Wednesday, April 21, 2010

Grass Is Greener

Wrote this the Wednesday night of my departure from Etown and it's taken this long for Blogger to stop being a giant bag of douche:

I cried again when I left. It was harder than the first time when I still held the belief that I would be back in just a few short months. It was so much harder to say goodbye while thinking of how I had no idea if I could ever come back. I don’t just mean for a visit, either. Visits just aren’t good enough. They aren’t good enough for me and they aren’t good enough for these people I’ve grown to call my “other family.” It feels wrong to just visit them. Like I’m just teasing. Like I’m not serious about it. Like I don’t think, at least once a day, how much I would do anything to go back and stay.
I wish I was exaggerating. I wish it wasn’t a constant longing. I wish I didn’t have to wake up every morning and realize that I’m in a bedroom, alone, in my parents’ house on the other side of the country from the room I should be in. The room that I shared with Elisabeth, that served as my home for a year, that contained so many memories and so much love and laughter. That is the room I should be in when I wake up every day. But it’s not.
And what’s holding me back? What on earth could keep me from the one place where I really, truly belong? It’s the same thing we all hear in news on a daily basis. If only we all had a little more money, everything would be better.

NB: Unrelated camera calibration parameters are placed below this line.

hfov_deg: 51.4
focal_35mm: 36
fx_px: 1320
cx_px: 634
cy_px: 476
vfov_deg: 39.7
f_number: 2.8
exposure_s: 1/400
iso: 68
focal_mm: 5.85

“The love of money is the root of all evil.” I’ve known this since I was old enough to sit and pay attention in Sunday school. I won’t lie, I love money. I love having it. Having money means freedom. I can buy whatever I want, go wherever I want, see whatever I want. Absolute freedom. Freedom comes with a cost, and it’s the everyday currency. It’s not lives or wars or peace treaties. When it all comes down to it, it’s money. Money, money, money. And let me tell you, if I had $50,000, there’s only one place I would be.
People ask me all the time how I ended up there. How could a girl, born and raised in San Diego, California, a city girl, choose to live in a place that is literally in the middle of nowhere, surrounded by dairy farms and the occasional McDonalds? When people ask me this it’s because they don’t get it. I mean, they ask me because they think it’s ridiculous. San Diego has near-perfect climate, four beaches within a thirty-mile radius, beautiful scenery and sunshine 52 weeks of the year. They honestly don’t get it.

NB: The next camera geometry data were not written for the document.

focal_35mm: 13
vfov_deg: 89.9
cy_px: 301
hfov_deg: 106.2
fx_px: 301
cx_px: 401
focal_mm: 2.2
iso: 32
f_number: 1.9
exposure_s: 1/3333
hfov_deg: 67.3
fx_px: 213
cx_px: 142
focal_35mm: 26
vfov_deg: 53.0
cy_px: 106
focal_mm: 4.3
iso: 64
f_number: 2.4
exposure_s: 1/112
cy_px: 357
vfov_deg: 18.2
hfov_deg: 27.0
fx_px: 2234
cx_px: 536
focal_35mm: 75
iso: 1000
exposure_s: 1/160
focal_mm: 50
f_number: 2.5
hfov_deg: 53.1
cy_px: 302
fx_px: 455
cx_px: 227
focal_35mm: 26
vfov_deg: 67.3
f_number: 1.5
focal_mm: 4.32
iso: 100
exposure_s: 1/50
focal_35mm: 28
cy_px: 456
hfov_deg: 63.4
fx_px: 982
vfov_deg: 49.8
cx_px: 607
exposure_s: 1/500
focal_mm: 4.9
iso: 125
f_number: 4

They don’t get that San Diego is always the same. That the people are always the same, narrow-minded, judgmental people. That the streets are always the same. That the idiots are always the same. Don’t they get it? Don’t they understand what it’s like to be bored? Don’t they understand that the novelty of going to the same places and seeing all the same faces and driving all the same streets all the time wears off and becomes…boring? They may think cow towns are boring, but I have to disagree. Sure, you may have to drive a little further to find a mall or a good restaurant or a Wawa, but adventures happen on the way there. Yeah, you might get snowed in once or twice a year, but who doesn’t enjoy a little time off from studying to go play in the snow?
My point is, people may think San Diego is exciting, but I think having different adventures every day, on the road, in the dorms, around the town…all that is way more exciting. It requires imagination, patience and good humor. It requires people who are all vastly different, yet all equally good.
So is it really a ridiculous concept? Do you really need to ask me why I’m so desperate to come back?
I think the answer is fairly obvious. I suppose the grass may look greener on the other side, but, honey, I’ve been on both sides of the fence and I can tell you for certain that the grass is greener in Elizabethtown.